◆ BRIEF ◆
What you give back must match the data exactly, minus the pictures.

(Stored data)
= = = = = = =

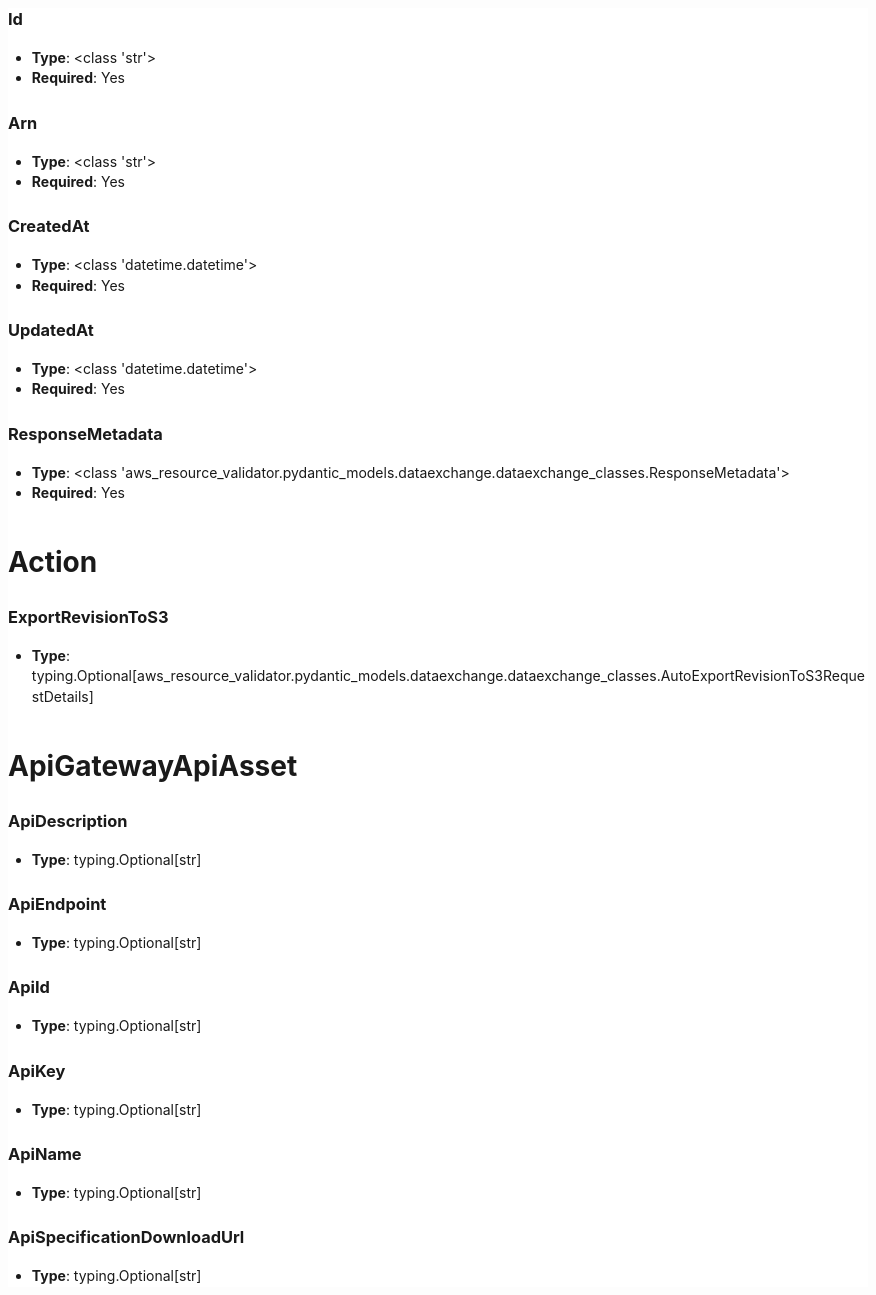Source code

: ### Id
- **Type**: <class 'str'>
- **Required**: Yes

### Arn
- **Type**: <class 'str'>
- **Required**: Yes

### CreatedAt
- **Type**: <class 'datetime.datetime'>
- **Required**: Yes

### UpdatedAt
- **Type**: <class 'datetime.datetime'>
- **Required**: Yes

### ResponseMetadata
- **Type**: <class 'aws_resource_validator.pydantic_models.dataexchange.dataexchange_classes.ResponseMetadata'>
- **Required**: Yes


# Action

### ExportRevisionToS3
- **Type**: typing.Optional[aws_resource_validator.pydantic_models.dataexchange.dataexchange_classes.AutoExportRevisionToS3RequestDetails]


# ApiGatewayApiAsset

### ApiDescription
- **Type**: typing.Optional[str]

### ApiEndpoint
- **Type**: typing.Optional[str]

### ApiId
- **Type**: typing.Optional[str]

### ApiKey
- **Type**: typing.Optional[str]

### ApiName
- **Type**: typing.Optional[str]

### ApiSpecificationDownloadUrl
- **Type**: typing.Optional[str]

= = = = = = =

◆ RESPONSE TO THIS EXERCISE ◆
Source code

: ### Id
- **Type**: <class 'str'>
- **Required**: Yes

### Arn
- **Type**: <class 'str'>
- **Required**: Yes

### CreatedAt
- **Type**: <class 'datetime.datetime'>
- **Required**: Yes

### UpdatedAt
- **Type**: <class 'datetime.datetime'>
- **Required**: Yes

### ResponseMetadata
- **Type**: <class 'aws_resource_validator.pydantic_models.dataexchange.dataexchange_classes.ResponseMetadata'>
- **Required**: Yes


# Action

### ExportRevisionToS3
- **Type**: typing.Optional[aws_resource_validator.pydantic_models.dataexchange.dataexchange_classes.AutoExportRevisionToS3RequestDetails]


# ApiGatewayApiAsset

### ApiDescription
- **Type**: typing.Optional[str]

### ApiEndpoint
- **Type**: typing.Optional[str]

### ApiId
- **Type**: typing.Optional[str]

### ApiKey
- **Type**: typing.Optional[str]

### ApiName
- **Type**: typing.Optional[str]

### ApiSpecificationDownloadUrl
- **Type**: typing.Optional[str]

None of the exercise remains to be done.